The medical union said that 78 health workers have been killed since the war began, by gunfire or shelling at their workplaces or homes.

"Both sides believe that medical staff are cooperating with the opposing faction, which leads to their targeting," union spokesperson Sayed Mohamed Abdullah told AFP.

"There is no justification for targeting hospitals or medical personnel. Doctors... make no distinction between one patient and another."

- Starvation -

According to the doctors' union, the RSF has raided hospitals to treat their wounded or search for enemies, while the army has conducted air strikes on medical facilities across the country.

On November 11, MSF suspended most activities at Bashair Hospital, one of South Khartoum's few functioning hospitals, after fighters stormed the facility and shot dead another fighter being treated there.

MSF officials say they believe the fighters to be RSF combatants.

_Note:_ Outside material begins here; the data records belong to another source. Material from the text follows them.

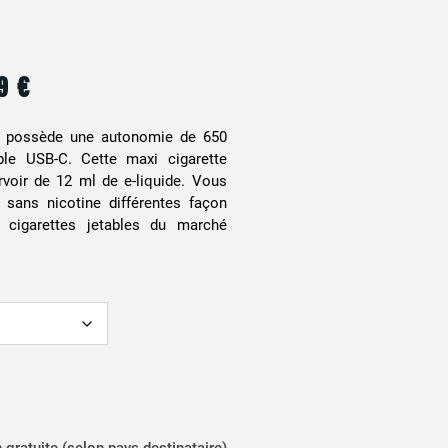
99
€
possède une autonomie de 650
le USB-C. Cette maxi cigarette
voir de 12 ml de e-liquide. Vous
 sans nicotine différentes façon
 cigarettes jetables du marché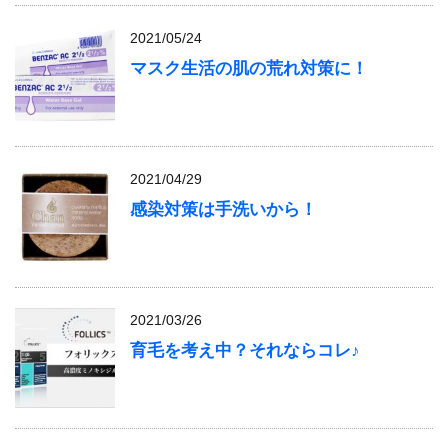
2021/05/24
マスク生活の肌の荒れ対策に！
2021/04/29
感染対策は手洗いから！
2021/03/26
育毛を考え中？それならコレ♪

In addition to the endless stream of war casualties, Sudan's doctors scramble to respond to another threat: mass starvation.

In a paediatric hospital in Omdurman, across the Nile from Khartoum, malnourished children arrive in droves.

Between mid-August and late October, the small hospital was receiving up to 40 children a day, many in critical condition, according to one doctor.

"Every day, three or four of them would die because their cases were very late stage and complicated, or due to a shortage of essential medicines," said the physician, requesting anonymity for safety concerns.

Sudan has for months teetered on the edge of famine, with nearly 26 million people -- more than half the population -- facing acute hunger, according to the UN.

Adnan Hezam, a spokesman for the International Committee of the Red Cross, said there must be "immediate support in terms of supplies and human resources to medical facilities".

Without it, "we fear a rapid deterioration" in already limited services, he told AFP.

To Moussa, the doctor, some days feel "unbearable".

"But we can't stop," he said.

"We owe it to the people who depend on us."